David Ulevitch on American Dynamism: AI will compress nuclear regulatory timelines and public safety is the most underrated opportunity
May 14, 2025 with David Ulevitch
Key Points
- AI language models tuned to NRC regulations can compress nuclear reactor approval timelines from months to minutes by instantly mapping design changes against hundreds of thousands of regulatory pages.
- Defense procurement is opening to early-stage startups because the DoD faces real capability gaps that only AI-native founders can address faster than traditional primes.
- Public safety remains venture's most underrated category, with gaps in 911 dispatch automation and air traffic control infrastructure that extend well beyond Andreessen Horowitz's current portfolio.
Summary
David Ulevitch, general partner at Andreessen Horowitz on the American Dynamism team, makes the case that the current moment is genuinely different for defense and national-interest investing — and that public safety and nuclear energy are the two most underappreciated opportunities in the portfolio.
Defense procurement is changing
Ulevitch argues the DoD knows it has a problem: it isn't procuring fast enough, isn't manufacturing fast enough, and is attriting systems faster than expected. The enthusiasm he hears from generals and civilian leaders isn't performative — it's driven by real capability gaps. The pushback will come from the primes, who have "had a delicious steak lunch every day for the last 25 to 30 years," but Ulevitch thinks this is the moment early-stage startups break through.
On why venture leads rather than private equity: technology transformation cycles favor startups because only they can attract the talent willing to move fast on AI and computer vision. PE firms manage to the bottom line and won't pay for 10x engineers. That said, Ulevitch expects PE to follow quickly as sub-primes get rolled up to meet manufacturing demand.

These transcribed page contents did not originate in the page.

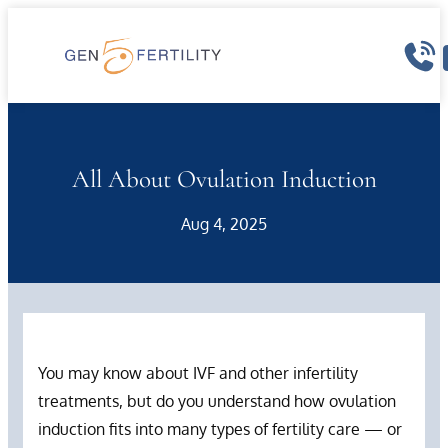
Skip
to
content
All About Ovulation Induction
Aug 4, 2025
You may know about IVF and other infertility
treatments, but do you understand how ovulation
induction fits into many types of fertility care — or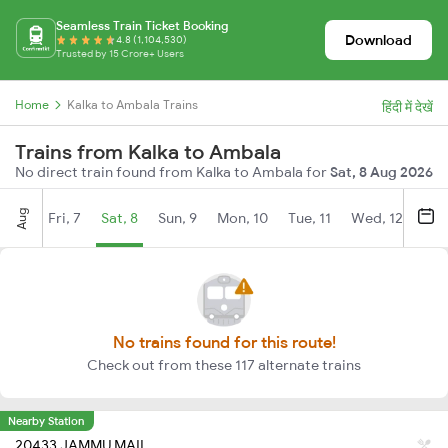
Seamless Train Ticket Booking
Download
4.8 (1,104,530)
Trusted by 15 Crore+ Users
Home
Kalka to Ambala Trains
हिंदी में देखें
Trains from Kalka to Ambala
No direct train found from Kalka to Ambala for
Sat, 8 Aug 2026
Aug
Fri, 7
Sat, 8
Sun, 9
Mon, 10
Tue, 11
Wed, 12
Thu
No trains found for this route!
Check out from these 117 alternate trains
Nearby Station
20433 JAMMU MAIL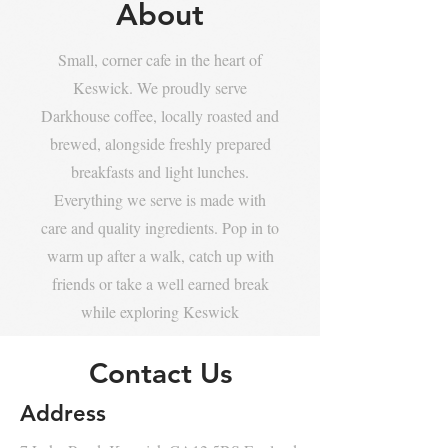
About
Small, corner cafe in the heart of
Keswick. We proudly serve
Darkhouse coffee, locally roasted and
brewed, alongside freshly prepared
breakfasts and light lunches.
Everything we serve is made with
care and quality ingredients. Pop in to
warm up after a walk, catch up with
friends or take a well earned break
while exploring Keswick
Contact Us
Address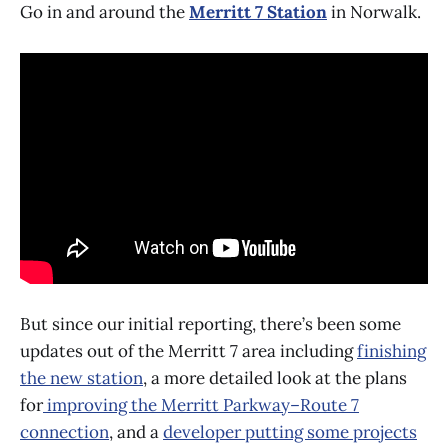
Go in and around the
Merritt 7 Station
in Norwalk.
But since our initial reporting, there’s been some
updates out of the Merritt 7 area including
finishing
the new station
, a more detailed look at the plans
for
improving the Merritt Parkway–Route 7
connection
, and a
developer putting some projects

Public safety is the most underrated category
Ulevitch claims to be the largest public safety venture investor in the country, if not the world. His portfolio includes Flock Safety, but he's explicit that Flock Safety's roadmap doesn't cover everything. 911 services are one gap — high-turnover, exhausting work that he argues needs to be reimagined with AI operators triaging calls so human dispatchers and first responders get better information faster. Air traffic control is another: the Newark FAA breakdown is an obvious opening for a venture-backed startup to replace 30-year-old radar infrastructure. Neither Andreessen Horowitz nor Flock Safety will build those, so the surface area keeps expanding.
AI compresses nuclear regulatory timelines
Ulevitch is invested in Radiant, which is building one-megawatt reactors designed to replace diesel generators. His broader nuclear thesis is that there are only two viable scales: one megawatt and gigawatt. He frames the failure to replicate Vogtle Units 3 and 4 across the country — taking the same workers, supply chains, and components and stamping them out — as "the biggest miss of our lifetimes."
The regulatory insight is specific. When a reactor designer makes a change to an application, today they have to map that change against hundreds of thousands of pages of NRC regulations, a process that can take three months and cost $10 million in consultant fees. AI changes that calculation: a language model tuned to the regulatory code can identify every affected statute in minutes. The same tool works for regulators reviewing applications. Ulevitch argues the entire nuclear approval timeline should compress dramatically as a result — something that wasn't possible before the current AI wave. The dependency runs both ways: the grid needs nuclear to power AI data centers, and AI can now help unlock nuclear capacity faster.
Space
Ulevitch defers to his partner Katherine on launch cost economics, noting that her expertise covers what happens after launch costs fall to commodity levels — specifically, which companies emerge once reliable Earth return is achievable.